▶ [WHAT NEEDS TO BE DONE] Wherever an image appears in the records, exclude it, and reproduce everything else exactly.

=======

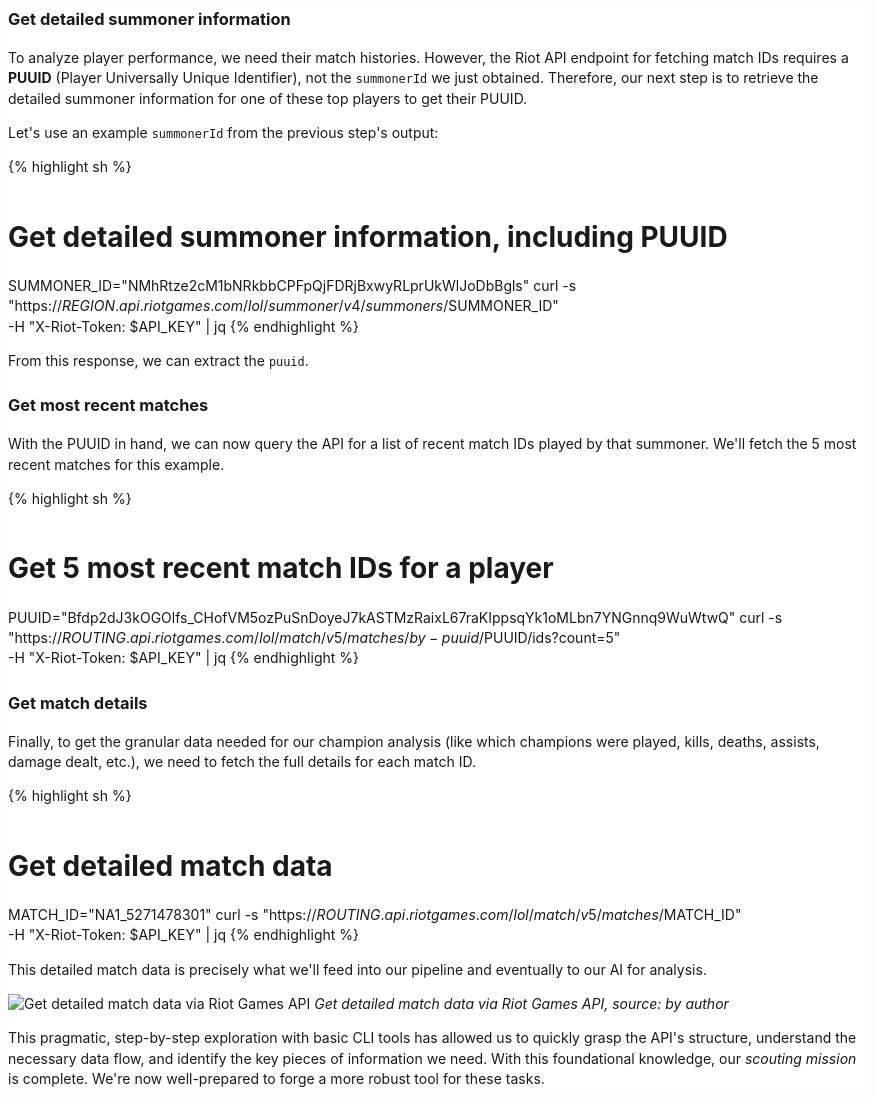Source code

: ### Get detailed summoner information

To analyze player performance, we need their match histories. However, the Riot API endpoint for fetching match IDs requires a **PUUID** (Player Universally Unique Identifier), not the `summonerId` we just obtained. Therefore, our next step is to retrieve the detailed summoner information for one of these top players to get their PUUID.

Let's use an example `summonerId` from the previous step's output:

{% highlight sh %}
# Get detailed summoner information, including PUUID
SUMMONER_ID="NMhRtze2cM1bNRkbbCPFpQjFDRjBxwyRLprUkWlJoDbBgls"
curl -s "https://$REGION.api.riotgames.com/lol/summoner/v4/summoners/$SUMMONER_ID" \
  -H "X-Riot-Token: $API_KEY" | jq
{% endhighlight %}

From this response, we can extract the `puuid`.

### Get most recent matches

With the PUUID in hand, we can now query the API for a list of recent match IDs played by that summoner. We'll fetch the 5 most recent matches for this example.

{% highlight sh %}
# Get 5 most recent match IDs for a player
PUUID="Bfdp2dJ3kOGOlfs_CHofVM5ozPuSnDoyeJ7kASTMzRaixL67raKIppsqYk1oMLbn7YNGnnq9WuWtwQ"
curl -s "https://$ROUTING.api.riotgames.com/lol/match/v5/matches/by-puuid/$PUUID/ids?count=5" \
  -H "X-Riot-Token: $API_KEY" | jq
{% endhighlight %}

### Get match details

Finally, to get the granular data needed for our champion analysis (like which champions were played, kills, deaths, assists, damage dealt, etc.), we need to fetch the full details for each match ID.

{% highlight sh %}
# Get detailed match data
MATCH_ID="NA1_5271478301"
curl -s "https://$ROUTING.api.riotgames.com/lol/match/v5/matches/$MATCH_ID" \
  -H "X-Riot-Token: $API_KEY" | jq
{% endhighlight %}

This detailed match data is precisely what we'll feed into our pipeline and eventually to our AI for analysis.

![Get detailed match data via Riot Games API]({{site.baseurl}}/images/blog/2025-05-10-19.png)
*Get detailed match data via Riot Games API, source: by author*

This pragmatic, step-by-step exploration with basic CLI tools has allowed us to quickly grasp the API's structure, understand the necessary data flow, and identify the key pieces of information we need. With this foundational knowledge, our _scouting mission_ is complete. We're now well-prepared to forge a more robust tool for these tasks.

=======

▶ [TASK OUTPUT]
Source code

: ### Get detailed summoner information

To analyze player performance, we need their match histories. However, the Riot API endpoint for fetching match IDs requires a **PUUID** (Player Universally Unique Identifier), not the `summonerId` we just obtained. Therefore, our next step is to retrieve the detailed summoner information for one of these top players to get their PUUID.

Let's use an example `summonerId` from the previous step's output:

{% highlight sh %}
# Get detailed summoner information, including PUUID
SUMMONER_ID="NMhRtze2cM1bNRkbbCPFpQjFDRjBxwyRLprUkWlJoDbBgls"
curl -s "https://$REGION.api.riotgames.com/lol/summoner/v4/summoners/$SUMMONER_ID" \
  -H "X-Riot-Token: $API_KEY" | jq
{% endhighlight %}

From this response, we can extract the `puuid`.

### Get most recent matches

With the PUUID in hand, we can now query the API for a list of recent match IDs played by that summoner. We'll fetch the 5 most recent matches for this example.

{% highlight sh %}
# Get 5 most recent match IDs for a player
PUUID="Bfdp2dJ3kOGOlfs_CHofVM5ozPuSnDoyeJ7kASTMzRaixL67raKIppsqYk1oMLbn7YNGnnq9WuWtwQ"
curl -s "https://$ROUTING.api.riotgames.com/lol/match/v5/matches/by-puuid/$PUUID/ids?count=5" \
  -H "X-Riot-Token: $API_KEY" | jq
{% endhighlight %}

### Get match details

Finally, to get the granular data needed for our champion analysis (like which champions were played, kills, deaths, assists, damage dealt, etc.), we need to fetch the full details for each match ID.

{% highlight sh %}
# Get detailed match data
MATCH_ID="NA1_5271478301"
curl -s "https://$ROUTING.api.riotgames.com/lol/match/v5/matches/$MATCH_ID" \
  -H "X-Riot-Token: $API_KEY" | jq
{% endhighlight %}

This detailed match data is precisely what we'll feed into our pipeline and eventually to our AI for analysis.

![Get detailed match data via Riot Games API]({{site.baseurl}}/images/blog/2025-05-10-19.png)
*Get detailed match data via Riot Games API, source: by author*

This pragmatic, step-by-step exploration with basic CLI tools has allowed us to quickly grasp the API's structure, understand the necessary data flow, and identify the key pieces of information we need. With this foundational knowledge, our _scouting mission_ is complete. We're now well-prepared to forge a more robust tool for these tasks.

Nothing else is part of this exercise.